Nome: Brigida de Almeida Amorim Spagnol
Tipo: Dissertação de mestrado acadêmico
Data de publicação: 25/02/2016
Orientador:

Nomeordem decrescente Papel
Patricia Machado Bueno Fernandes (M/D) Orientador

Banca:

Nomeordem decrescente Papel
Antonio Alberto Ribeiro Fernandes Coorientador
Breno Valentim Nogueira Examinador Interno
Glaucia Rodrigues de Abreu Examinador Externo
Patricia Machado Bueno Fernandes (M/D) Orientador

Resumo: Muitos estudos mostram que existe uma forte relação entre a ativação de vias reguladoras de resposta ao estresse, longevidade e envelhecimento. Embora as causas do envelhecimento sejam multifatoriais, essas vias reguladoras se mostram surpreendentemente conservadas entre os eucariontes. Manter os mecanismos de resposta ao estresse eficientes pode ser uma estratégia potencial para prolongar a
longevidade, retardar o envelhecimento e o surgimento das doenças associadas a idade. A ciência da longevidade e do envelhecimento conduz ao uso de organismos modelos como as leveduras Saccharomyces cerevisiae, pois estas células revelam também
preservação das vias envolvidas com o balanço energético, acúmulo de danos, resposta ao estresse, integridade genômica, apoptose, entre outros. Diante disso, esse trabalho teve como objetivo avaliar os efeitos da alta pressão hidrostática (HHP) em células-mães e células-filhas de S. cerevisiae, a fim de elucidar se a longevidade favorece a resposta
ao estresse. Para isso, separaram-se células-mães de células-filhas através do método de cromatografia de afinidade, onde as células-mães tiveram sua superfície celular marcada com biotina e estreptavidina contendo microesferas magnéticas. Após isso, permitiu-se que essas células-mães gerassem célulasfilhas que nascessem sem marcação.

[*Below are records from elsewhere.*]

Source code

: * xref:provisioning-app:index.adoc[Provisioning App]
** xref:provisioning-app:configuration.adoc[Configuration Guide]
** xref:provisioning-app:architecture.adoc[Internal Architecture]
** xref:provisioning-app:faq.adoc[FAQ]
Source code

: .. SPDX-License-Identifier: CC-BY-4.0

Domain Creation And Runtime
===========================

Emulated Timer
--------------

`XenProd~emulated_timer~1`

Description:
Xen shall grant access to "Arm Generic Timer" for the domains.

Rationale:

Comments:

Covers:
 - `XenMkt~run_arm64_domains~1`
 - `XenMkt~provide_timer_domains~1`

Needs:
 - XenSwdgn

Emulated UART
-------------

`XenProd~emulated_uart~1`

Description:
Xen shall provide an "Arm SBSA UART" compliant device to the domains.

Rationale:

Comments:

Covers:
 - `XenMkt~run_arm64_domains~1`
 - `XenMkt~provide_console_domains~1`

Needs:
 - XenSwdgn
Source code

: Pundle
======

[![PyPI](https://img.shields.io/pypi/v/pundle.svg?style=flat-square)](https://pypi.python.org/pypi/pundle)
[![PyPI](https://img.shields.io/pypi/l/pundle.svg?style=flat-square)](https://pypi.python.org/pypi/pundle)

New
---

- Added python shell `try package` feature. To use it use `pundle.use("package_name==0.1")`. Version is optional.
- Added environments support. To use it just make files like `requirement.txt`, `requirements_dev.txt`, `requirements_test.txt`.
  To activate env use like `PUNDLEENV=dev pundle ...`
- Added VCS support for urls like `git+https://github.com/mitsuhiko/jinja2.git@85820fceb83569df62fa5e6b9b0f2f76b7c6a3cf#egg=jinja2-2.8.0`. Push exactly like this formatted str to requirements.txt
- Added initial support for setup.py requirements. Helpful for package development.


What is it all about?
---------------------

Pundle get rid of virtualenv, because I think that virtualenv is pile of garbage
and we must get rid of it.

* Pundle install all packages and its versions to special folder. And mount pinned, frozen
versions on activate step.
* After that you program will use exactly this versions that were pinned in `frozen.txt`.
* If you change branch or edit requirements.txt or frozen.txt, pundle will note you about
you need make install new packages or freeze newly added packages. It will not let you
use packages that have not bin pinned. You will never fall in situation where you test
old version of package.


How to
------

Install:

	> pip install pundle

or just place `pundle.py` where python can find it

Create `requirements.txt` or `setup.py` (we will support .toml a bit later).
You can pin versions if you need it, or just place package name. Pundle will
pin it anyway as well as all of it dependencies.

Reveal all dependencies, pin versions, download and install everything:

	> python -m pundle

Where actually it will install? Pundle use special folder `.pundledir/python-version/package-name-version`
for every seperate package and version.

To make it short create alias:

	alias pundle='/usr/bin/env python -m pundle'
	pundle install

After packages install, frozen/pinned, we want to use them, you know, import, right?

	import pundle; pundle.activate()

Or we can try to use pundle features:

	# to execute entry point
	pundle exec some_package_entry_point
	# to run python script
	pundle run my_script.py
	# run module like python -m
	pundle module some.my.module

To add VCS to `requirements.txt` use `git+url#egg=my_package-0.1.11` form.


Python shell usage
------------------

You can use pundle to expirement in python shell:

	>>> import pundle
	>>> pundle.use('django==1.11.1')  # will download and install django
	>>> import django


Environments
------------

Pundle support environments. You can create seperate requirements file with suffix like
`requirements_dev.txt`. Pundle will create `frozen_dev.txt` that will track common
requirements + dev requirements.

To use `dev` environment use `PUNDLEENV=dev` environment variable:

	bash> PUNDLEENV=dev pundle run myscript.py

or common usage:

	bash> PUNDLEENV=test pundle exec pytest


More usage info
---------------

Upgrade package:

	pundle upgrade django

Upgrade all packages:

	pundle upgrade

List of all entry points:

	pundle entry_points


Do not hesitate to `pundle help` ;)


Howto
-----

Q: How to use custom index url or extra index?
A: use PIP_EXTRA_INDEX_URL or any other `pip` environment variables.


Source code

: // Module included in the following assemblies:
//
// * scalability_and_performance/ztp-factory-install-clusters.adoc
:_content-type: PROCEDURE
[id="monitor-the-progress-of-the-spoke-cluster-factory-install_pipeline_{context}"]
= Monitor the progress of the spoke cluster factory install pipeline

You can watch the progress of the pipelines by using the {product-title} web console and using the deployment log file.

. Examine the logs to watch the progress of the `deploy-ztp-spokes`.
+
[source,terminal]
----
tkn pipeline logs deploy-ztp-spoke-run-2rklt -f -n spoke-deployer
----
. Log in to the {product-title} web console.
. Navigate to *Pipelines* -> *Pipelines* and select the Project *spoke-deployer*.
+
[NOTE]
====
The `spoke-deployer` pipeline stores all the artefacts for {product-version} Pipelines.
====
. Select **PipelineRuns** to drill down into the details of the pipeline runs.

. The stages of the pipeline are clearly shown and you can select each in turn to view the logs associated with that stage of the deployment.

Assim, o inoculo foi adicionado a uma coluna magnética, na qual, as células marcadas ficavam retidas e as não marcadas eluiam para um tubo de ensaio. Para indução do estresse, utilizou-se a HHP que é uma ferramenta capaz de induzir estresse oxidativo em S. cerevisiae, e isso possibilitou analisar a sobrevivência das leveduras e a expressão de genes envolvidos com resposta ao estresse, longevidade e envelhecimento. Observou-se que células-mães e filhas apresentam consideráveis diferenças desde as taxas de sobrevivência quanto aos resultados de expressão gênica. De forma que o primeiro grupo de células apresentou melhores resultados na resposta adaptativa ao
estresse do que o segundo grupo. Dessa forma, podemos concluir que o estresse mostrou contribuir com a longevidade e a longevidade também mostrou ser importante para os mecanismos de respostas adaptativas mais eficazes contra os estímulos estressores.